• Task to carry out:
The lines you return must be all those in the data that hold the string "image".

--*--

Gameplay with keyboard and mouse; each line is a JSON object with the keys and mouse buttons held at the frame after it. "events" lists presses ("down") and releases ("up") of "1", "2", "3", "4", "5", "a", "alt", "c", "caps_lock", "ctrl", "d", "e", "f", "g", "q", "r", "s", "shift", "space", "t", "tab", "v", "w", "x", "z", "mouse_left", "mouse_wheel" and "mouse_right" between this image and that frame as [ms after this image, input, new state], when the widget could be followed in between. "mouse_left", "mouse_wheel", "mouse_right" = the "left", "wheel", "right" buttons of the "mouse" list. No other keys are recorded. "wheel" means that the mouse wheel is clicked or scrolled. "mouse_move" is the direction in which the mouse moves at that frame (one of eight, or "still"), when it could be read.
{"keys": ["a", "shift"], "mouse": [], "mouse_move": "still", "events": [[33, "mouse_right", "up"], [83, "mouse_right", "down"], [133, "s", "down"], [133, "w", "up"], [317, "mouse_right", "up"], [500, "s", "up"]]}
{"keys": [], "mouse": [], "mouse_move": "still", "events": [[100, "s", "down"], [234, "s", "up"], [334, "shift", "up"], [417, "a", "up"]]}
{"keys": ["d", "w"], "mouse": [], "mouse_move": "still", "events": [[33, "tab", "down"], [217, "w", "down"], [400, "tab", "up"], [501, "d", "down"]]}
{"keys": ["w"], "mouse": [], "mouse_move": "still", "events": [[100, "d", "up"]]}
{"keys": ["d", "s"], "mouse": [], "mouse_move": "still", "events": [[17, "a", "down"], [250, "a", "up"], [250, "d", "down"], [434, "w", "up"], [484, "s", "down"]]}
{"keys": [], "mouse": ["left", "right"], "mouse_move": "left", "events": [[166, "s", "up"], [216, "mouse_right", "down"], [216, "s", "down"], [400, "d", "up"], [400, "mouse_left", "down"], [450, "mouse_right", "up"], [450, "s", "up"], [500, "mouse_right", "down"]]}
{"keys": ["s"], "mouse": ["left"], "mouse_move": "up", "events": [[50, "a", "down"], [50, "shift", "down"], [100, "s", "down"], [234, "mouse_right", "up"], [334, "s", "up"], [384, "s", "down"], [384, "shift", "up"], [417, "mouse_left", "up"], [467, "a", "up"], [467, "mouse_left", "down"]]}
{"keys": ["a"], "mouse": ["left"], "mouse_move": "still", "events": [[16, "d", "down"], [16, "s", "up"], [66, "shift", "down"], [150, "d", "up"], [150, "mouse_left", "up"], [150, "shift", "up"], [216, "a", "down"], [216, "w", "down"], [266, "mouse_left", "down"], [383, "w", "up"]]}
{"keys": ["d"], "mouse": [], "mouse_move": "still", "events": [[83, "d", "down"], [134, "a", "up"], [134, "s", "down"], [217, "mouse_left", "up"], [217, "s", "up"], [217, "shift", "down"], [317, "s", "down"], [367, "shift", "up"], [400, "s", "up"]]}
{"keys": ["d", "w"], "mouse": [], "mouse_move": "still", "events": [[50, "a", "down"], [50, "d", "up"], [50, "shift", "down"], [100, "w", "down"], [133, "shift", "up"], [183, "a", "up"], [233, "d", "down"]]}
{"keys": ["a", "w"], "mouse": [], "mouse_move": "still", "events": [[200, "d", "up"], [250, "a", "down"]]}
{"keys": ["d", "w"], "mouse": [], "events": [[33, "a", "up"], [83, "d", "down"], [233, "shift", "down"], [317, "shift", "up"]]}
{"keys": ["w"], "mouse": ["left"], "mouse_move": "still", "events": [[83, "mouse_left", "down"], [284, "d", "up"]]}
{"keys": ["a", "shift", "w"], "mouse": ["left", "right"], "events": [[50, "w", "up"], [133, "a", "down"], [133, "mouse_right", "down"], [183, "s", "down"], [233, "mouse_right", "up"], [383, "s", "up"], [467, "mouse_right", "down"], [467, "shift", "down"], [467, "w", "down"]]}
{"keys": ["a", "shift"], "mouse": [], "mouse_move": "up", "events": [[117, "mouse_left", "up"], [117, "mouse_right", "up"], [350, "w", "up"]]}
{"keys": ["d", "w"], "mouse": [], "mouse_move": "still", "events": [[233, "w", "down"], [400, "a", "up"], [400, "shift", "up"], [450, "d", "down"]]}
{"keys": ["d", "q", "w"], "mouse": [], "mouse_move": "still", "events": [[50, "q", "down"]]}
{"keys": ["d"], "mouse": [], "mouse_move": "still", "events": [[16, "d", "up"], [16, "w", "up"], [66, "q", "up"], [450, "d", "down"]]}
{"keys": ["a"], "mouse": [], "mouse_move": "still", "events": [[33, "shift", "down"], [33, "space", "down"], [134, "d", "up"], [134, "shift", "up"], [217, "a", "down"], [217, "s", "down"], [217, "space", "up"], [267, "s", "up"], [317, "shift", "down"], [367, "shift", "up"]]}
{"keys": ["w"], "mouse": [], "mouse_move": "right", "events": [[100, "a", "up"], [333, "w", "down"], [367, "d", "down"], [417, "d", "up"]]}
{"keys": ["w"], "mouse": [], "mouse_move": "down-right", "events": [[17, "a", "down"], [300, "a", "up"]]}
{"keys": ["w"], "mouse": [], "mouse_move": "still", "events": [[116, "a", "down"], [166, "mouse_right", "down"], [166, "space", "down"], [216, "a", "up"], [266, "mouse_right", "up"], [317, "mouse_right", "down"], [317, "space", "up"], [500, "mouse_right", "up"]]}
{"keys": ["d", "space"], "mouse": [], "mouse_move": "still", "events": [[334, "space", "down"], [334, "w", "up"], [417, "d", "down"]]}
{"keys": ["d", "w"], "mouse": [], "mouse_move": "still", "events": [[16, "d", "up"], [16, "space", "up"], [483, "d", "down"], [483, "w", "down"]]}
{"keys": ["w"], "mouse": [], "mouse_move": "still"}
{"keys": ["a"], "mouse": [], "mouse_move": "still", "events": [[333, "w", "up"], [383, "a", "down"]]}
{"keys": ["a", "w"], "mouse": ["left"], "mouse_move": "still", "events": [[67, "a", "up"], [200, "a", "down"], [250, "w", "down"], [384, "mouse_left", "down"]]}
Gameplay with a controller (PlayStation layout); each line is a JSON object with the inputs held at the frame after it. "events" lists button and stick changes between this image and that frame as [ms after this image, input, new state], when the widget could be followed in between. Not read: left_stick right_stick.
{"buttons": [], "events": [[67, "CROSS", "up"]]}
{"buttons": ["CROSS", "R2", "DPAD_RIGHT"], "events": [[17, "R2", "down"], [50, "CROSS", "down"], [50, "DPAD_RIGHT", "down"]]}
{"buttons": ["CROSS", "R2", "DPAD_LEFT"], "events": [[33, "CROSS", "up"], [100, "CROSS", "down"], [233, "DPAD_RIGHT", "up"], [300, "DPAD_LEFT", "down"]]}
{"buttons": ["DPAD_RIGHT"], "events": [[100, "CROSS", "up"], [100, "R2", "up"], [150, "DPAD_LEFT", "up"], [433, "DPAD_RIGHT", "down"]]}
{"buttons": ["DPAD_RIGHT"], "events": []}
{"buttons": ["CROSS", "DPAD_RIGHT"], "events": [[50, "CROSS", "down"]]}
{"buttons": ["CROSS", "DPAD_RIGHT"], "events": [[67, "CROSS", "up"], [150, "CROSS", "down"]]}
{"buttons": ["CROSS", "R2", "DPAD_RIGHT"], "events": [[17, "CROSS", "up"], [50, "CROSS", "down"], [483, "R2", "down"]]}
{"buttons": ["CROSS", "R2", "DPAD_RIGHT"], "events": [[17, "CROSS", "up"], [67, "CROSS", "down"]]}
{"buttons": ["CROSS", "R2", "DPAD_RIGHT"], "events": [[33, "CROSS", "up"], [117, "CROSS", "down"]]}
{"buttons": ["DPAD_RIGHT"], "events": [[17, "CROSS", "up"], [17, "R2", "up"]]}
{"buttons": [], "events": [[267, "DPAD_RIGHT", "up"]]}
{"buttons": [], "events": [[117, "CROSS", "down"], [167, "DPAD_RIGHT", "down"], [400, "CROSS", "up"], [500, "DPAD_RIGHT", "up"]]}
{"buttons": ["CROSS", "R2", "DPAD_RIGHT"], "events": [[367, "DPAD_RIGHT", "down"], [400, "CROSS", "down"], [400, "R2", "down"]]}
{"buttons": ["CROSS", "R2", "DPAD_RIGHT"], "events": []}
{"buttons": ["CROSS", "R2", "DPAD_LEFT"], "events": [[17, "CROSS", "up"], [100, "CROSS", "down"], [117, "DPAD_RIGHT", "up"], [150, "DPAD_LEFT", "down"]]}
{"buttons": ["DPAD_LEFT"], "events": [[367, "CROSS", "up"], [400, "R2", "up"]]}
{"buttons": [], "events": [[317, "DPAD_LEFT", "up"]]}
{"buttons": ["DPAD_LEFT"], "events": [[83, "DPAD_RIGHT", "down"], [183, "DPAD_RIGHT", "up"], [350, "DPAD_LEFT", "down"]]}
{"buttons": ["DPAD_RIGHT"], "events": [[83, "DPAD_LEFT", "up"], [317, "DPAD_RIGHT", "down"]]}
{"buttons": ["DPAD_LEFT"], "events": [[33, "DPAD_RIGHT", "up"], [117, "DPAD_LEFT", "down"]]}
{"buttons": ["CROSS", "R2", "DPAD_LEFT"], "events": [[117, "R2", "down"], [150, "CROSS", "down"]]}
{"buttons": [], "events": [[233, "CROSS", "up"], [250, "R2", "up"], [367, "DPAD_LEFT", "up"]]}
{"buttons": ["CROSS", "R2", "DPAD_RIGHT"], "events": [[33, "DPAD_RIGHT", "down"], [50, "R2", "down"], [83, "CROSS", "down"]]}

--*--

• Solution for this task:
Gameplay with keyboard and mouse; each line is a JSON object with the keys and mouse buttons held at the frame after it. "events" lists presses ("down") and releases ("up") of "1", "2", "3", "4", "5", "a", "alt", "c", "caps_lock", "ctrl", "d", "e", "f", "g", "q", "r", "s", "shift", "space", "t", "tab", "v", "w", "x", "z", "mouse_left", "mouse_wheel" and "mouse_right" between this image and that frame as [ms after this image, input, new state], when the widget could be followed in between. "mouse_left", "mouse_wheel", "mouse_right" = the "left", "wheel", "right" buttons of the "mouse" list. No other keys are recorded. "wheel" means that the mouse wheel is clicked or scrolled. "mouse_move" is the direction in which the mouse moves at that frame (one of eight, or "still"), when it could be read.
Gameplay with a controller (PlayStation layout); each line is a JSON object with the inputs held at the frame after it. "events" lists button and stick changes between this image and that frame as [ms after this image, input, new state], when the widget could be followed in between. Not read: left_stick right_stick.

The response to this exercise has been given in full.